Rather than address the allegations of corruption, the General sought the help of his Chief Justice to shut down the disclosures. In the then incumbent, Gowon found a Chief Justice who was willing to go beyond the call of the law to fulfill the importuning of his Chief of State. Following consultations with his peers at the Supreme Court, CJN Elias convened a meeting of the Advisory Judicial Committee (AJC), as the apex mechanism for judicial governance was then called. Led by the CJN, the member­ship of the AJC included the Attorney- General of the Federation, all the Chief Justices (as they were then called) and Grand Khadis of the States; as well as the President of the Federal Revenue Court.

This high judicial conclave decided unanimously that “except in connection with proceedings already pending, the courts would no longer allow affida­vits to be sworn in court by aggrieved citizens.” Public reaction was immedi­ate and understandably visceral to a decision which was unconcealed in its design to instrumentalize the judiciary in order to hide inconvenient facts on behalf of the regime in power. To make matters worse, the AJC could not cite any legal authority or basis for their deci­sion. They were collectively the highest judicial figures in the country and their word represented the law, or so they thought. It was abuse of judicial power on a colossal scale. Judicial authority was shot and it is arguable that it never recovered.

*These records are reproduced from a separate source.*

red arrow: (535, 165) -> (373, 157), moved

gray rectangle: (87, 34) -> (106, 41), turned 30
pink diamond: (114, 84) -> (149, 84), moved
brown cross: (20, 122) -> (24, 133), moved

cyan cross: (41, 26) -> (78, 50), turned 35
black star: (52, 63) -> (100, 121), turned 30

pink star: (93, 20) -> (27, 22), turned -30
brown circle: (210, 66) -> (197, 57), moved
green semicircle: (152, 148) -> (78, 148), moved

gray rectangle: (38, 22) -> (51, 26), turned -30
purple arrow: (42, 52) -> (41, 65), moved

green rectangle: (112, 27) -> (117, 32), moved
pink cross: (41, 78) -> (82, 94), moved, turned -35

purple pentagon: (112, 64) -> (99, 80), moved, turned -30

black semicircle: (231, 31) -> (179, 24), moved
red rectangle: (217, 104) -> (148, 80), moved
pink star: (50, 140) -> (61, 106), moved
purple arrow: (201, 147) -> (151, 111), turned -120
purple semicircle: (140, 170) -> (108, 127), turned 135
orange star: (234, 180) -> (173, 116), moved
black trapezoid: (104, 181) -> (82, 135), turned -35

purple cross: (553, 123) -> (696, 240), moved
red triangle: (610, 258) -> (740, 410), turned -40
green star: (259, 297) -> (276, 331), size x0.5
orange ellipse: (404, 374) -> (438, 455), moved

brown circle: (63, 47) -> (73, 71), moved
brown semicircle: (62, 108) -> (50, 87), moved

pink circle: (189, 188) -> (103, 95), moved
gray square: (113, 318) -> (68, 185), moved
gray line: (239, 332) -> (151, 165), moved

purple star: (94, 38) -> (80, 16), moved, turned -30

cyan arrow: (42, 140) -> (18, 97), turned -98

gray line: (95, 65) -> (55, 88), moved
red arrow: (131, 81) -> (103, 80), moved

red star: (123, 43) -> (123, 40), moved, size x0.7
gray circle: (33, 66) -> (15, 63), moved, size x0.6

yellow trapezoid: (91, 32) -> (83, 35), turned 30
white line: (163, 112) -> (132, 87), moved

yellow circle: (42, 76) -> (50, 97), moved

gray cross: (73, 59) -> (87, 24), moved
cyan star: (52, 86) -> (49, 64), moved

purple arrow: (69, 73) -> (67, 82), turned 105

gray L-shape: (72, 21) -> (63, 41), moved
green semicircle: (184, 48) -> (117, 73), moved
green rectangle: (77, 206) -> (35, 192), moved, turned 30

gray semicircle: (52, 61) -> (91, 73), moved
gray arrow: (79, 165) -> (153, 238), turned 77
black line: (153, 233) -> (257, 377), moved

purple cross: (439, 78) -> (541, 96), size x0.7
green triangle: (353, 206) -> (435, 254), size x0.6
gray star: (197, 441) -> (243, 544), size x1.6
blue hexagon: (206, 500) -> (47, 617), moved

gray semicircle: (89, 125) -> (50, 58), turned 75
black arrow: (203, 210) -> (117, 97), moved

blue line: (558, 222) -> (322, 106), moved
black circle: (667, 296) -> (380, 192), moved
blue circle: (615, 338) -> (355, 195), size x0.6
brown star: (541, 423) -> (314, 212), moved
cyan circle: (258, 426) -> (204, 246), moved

When a new military regime over­threw General Gowon in July 1975, their narrative and rationale harked back to the corruption allegations and the desperation of the regime to procure a cover-up with the ex-cathedra assis­tance of the judiciary high command. An early casualty of the new regime was Chief Justice Elias whom they forced to abdicate. They also took the hacksaw to judicial tenure, retiring senior judges compulsorily.

Then as now the judiciary in Nigeria was the author of its own defenestra­tion. The real scandal then was that the decision to foreclose disclosure of inconvenient facts in affidavits oc­curred without dissent among the AJC. It showed the regimental and cloistered tendencies of the herd at their finest, even one comprising people claiming to be learned.

The best that can be said of the im­mediate past Chief Justice of Nigeria, Olukayode Ariwoola, is that he well and truly defanged the judiciary. When he was not in Port Harcourt cavorting with Nyesom Wike and his Group of Five Gov­ernors so-called; he was in Abuja dream­ing us schemes to jump his next available family member or political satrap into a judicial sinecure. The unanimity of sentiment at his departure went beyond shame-faced relief.

Monday Phillips Ekpe writes deli­cately that the judiciary that Olukayo­de Ariwoola left behind made a habit of “rubbishing its own touted image” with “embarrassing and rampant un­predictability of judgments.” Onikekpo Braithwaite complains less delicately of a judiciary overcome by “mounting allegations of corruption, as well as the menace of conflicting judgments.” The Board of Editors of the Punch newspa­per sadly acknowledge the reality of a judiciary characterized by “pervasive corruption” and of courts which “have become houses of rot and victims of state capture…. At 75 per cent, the judiciary and the Independent National Electoral Commission have the lowest public trust among Nigerians.”

On the back of this chastening diagno­sis, many senior lawyers have stepped in with a rich and telling bouquet of recom­mendations for the new CJN, running the gamut from the platitudinous to the patronizing and everything in between. Former president of the Nigerian Bar Association (NBA), Olisa Agbakoba, a Senior Advocate of Nigeria (SAN), desires reforms that are both “transformational and radical.” As part of that menu, one of his later successors, Augustine Alegeh (SAN), wants attention to “delays in the dispensation of justice and the uncer­tainty of the judgments of our courts.”